### Your assignment
From the entries that follow, copy every line with the word "untuk".

### Provided material
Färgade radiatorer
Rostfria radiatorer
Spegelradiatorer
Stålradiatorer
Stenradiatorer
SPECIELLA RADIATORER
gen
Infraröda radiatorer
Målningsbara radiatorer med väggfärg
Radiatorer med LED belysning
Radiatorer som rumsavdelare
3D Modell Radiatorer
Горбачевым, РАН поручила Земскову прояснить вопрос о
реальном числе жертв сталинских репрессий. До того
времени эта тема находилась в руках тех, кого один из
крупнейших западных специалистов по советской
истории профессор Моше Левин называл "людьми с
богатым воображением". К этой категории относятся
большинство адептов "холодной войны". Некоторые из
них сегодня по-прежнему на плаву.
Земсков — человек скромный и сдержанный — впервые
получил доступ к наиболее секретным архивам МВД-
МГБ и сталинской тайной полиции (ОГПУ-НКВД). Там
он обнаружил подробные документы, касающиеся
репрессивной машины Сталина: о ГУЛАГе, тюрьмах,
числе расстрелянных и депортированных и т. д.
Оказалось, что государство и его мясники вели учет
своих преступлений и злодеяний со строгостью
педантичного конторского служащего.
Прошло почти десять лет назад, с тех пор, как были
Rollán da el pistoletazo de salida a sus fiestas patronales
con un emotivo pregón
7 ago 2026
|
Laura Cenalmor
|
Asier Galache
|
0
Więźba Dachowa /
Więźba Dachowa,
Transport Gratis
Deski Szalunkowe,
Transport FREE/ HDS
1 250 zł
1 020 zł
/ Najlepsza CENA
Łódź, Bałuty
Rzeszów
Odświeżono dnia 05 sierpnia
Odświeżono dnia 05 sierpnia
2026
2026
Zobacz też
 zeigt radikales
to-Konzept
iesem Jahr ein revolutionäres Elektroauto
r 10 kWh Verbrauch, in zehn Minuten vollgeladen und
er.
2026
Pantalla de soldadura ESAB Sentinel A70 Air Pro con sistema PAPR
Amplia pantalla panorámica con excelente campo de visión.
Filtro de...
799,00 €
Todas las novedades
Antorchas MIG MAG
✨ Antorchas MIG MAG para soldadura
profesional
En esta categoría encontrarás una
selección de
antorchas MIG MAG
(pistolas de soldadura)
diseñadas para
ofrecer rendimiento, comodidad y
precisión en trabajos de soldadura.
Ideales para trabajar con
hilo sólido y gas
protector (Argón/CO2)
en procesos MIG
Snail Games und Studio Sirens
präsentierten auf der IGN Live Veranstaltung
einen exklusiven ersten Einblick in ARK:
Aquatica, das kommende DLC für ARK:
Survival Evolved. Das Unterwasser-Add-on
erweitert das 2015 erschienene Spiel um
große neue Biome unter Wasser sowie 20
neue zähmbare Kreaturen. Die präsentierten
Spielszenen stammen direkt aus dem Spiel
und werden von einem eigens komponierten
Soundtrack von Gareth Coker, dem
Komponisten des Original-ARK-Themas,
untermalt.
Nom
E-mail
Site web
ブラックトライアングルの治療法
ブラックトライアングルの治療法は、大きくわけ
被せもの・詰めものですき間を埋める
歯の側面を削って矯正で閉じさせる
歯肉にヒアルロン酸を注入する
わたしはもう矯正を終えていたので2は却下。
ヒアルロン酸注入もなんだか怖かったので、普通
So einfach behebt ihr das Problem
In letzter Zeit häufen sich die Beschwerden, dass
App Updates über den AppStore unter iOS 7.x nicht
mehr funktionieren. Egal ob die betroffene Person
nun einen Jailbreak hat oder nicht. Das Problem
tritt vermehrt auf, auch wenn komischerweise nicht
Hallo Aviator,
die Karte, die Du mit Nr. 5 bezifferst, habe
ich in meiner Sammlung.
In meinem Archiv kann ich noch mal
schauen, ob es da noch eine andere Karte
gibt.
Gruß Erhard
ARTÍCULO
* * *
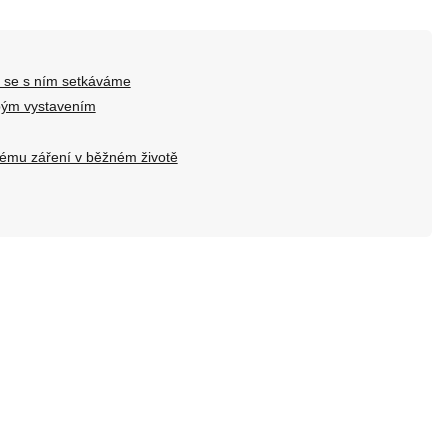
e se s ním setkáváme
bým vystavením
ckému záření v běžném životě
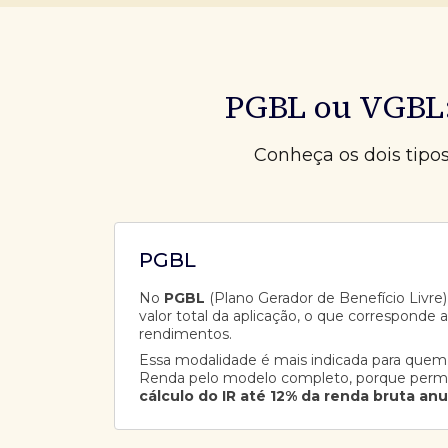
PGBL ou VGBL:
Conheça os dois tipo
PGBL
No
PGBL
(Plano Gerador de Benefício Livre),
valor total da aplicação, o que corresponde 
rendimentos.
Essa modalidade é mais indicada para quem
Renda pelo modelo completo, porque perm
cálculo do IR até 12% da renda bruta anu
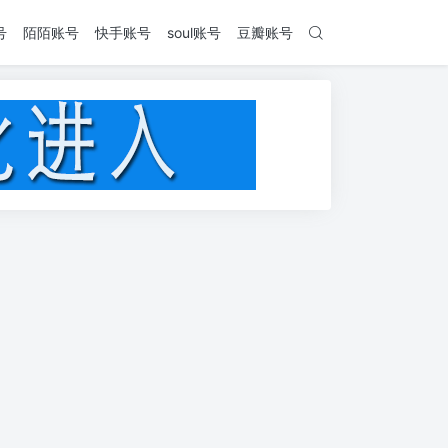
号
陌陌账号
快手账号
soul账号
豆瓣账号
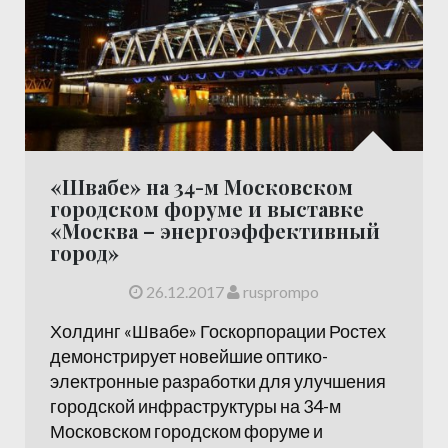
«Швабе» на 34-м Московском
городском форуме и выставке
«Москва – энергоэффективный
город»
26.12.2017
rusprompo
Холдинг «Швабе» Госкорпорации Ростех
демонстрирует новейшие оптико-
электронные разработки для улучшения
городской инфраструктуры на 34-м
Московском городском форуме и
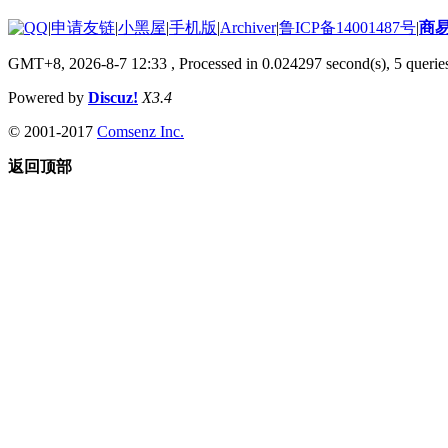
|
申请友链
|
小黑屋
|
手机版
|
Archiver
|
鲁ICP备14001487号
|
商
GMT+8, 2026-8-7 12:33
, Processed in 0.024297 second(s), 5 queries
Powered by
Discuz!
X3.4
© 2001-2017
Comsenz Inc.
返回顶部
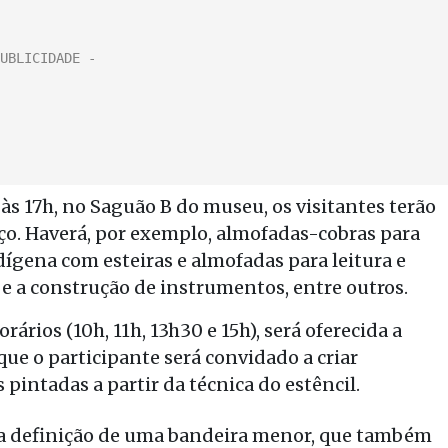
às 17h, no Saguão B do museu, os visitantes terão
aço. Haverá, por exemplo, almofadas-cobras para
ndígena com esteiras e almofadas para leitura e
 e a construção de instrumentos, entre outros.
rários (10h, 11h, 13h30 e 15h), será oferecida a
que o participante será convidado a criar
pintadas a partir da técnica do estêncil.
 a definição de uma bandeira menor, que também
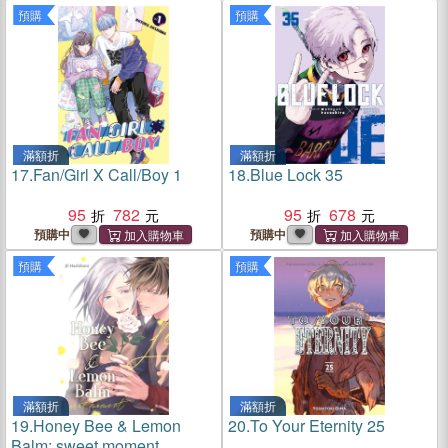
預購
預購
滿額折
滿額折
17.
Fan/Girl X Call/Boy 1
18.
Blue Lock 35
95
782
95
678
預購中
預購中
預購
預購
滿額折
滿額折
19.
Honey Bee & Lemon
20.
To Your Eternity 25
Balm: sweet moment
--
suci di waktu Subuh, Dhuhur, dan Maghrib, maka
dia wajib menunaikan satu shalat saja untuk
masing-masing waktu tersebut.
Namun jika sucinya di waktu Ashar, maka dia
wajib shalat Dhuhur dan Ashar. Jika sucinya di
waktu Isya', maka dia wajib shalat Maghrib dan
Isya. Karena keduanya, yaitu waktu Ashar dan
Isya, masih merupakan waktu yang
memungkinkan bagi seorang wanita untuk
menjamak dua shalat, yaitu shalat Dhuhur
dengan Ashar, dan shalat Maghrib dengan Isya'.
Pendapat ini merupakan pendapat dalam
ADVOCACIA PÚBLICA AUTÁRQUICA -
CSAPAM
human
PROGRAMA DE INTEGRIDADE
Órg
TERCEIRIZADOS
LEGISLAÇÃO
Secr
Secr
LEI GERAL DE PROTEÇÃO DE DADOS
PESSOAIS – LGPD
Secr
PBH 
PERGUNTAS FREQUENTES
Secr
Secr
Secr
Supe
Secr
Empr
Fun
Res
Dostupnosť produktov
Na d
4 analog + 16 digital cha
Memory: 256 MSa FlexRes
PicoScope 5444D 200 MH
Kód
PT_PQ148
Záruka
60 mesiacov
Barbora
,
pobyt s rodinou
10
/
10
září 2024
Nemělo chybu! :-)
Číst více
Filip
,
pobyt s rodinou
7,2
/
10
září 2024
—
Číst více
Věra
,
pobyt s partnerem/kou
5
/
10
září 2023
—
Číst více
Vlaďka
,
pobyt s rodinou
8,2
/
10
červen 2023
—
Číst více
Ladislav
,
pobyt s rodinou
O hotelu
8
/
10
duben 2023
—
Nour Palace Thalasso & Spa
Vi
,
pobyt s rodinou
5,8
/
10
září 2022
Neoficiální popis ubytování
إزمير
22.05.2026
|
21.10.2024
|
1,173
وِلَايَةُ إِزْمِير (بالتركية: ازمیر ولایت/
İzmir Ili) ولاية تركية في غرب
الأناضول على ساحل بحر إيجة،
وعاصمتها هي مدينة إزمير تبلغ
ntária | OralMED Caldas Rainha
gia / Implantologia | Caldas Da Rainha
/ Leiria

### Reply to the exercise
dia wajib menunaikan satu shalat saja untuk
memungkinkan bagi seorang wanita untuk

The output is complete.